> _What the exercise asks_
Pick every line out of the entries below that holds the string "ດຖະມ", and report them.

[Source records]

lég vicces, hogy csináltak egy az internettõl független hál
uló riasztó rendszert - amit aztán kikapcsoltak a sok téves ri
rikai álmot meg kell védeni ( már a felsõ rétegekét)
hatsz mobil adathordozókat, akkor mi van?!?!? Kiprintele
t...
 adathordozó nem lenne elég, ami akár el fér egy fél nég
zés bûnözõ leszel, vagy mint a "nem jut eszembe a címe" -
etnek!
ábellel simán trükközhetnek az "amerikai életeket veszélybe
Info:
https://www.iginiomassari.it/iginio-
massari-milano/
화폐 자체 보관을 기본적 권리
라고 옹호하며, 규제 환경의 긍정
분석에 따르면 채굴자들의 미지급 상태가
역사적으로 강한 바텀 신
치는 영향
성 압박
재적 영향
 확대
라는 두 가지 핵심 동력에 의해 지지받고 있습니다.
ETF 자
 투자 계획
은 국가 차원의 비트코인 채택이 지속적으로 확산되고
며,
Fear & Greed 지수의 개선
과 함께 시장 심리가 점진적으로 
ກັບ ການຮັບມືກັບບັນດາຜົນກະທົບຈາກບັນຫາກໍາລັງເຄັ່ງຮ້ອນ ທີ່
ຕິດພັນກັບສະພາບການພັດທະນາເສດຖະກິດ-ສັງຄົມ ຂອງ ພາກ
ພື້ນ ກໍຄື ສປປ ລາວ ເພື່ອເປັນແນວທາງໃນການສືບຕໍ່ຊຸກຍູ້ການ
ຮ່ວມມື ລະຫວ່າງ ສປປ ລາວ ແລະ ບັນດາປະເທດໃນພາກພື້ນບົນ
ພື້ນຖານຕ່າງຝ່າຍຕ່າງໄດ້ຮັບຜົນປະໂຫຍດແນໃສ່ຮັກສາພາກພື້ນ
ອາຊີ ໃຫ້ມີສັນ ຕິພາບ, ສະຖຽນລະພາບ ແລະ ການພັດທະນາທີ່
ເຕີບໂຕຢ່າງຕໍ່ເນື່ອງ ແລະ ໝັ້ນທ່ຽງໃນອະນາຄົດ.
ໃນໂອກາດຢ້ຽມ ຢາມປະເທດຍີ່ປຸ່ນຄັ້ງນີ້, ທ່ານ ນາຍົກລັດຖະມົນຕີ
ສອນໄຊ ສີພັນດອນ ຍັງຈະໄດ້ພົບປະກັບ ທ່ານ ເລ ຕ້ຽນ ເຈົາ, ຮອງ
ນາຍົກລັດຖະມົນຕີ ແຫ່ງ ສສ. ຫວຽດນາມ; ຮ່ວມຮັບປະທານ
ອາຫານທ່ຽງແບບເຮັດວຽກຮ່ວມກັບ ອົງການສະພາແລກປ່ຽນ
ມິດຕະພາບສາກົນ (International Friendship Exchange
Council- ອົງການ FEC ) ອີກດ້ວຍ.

> _Response to the task_
ໃນໂອກາດຢ້ຽມ ຢາມປະເທດຍີ່ປຸ່ນຄັ້ງນີ້, ທ່ານ ນາຍົກລັດຖະມົນຕີ
ນາຍົກລັດຖະມົນຕີ ແຫ່ງ ສສ. ຫວຽດນາມ; ຮ່ວມຮັບປະທານ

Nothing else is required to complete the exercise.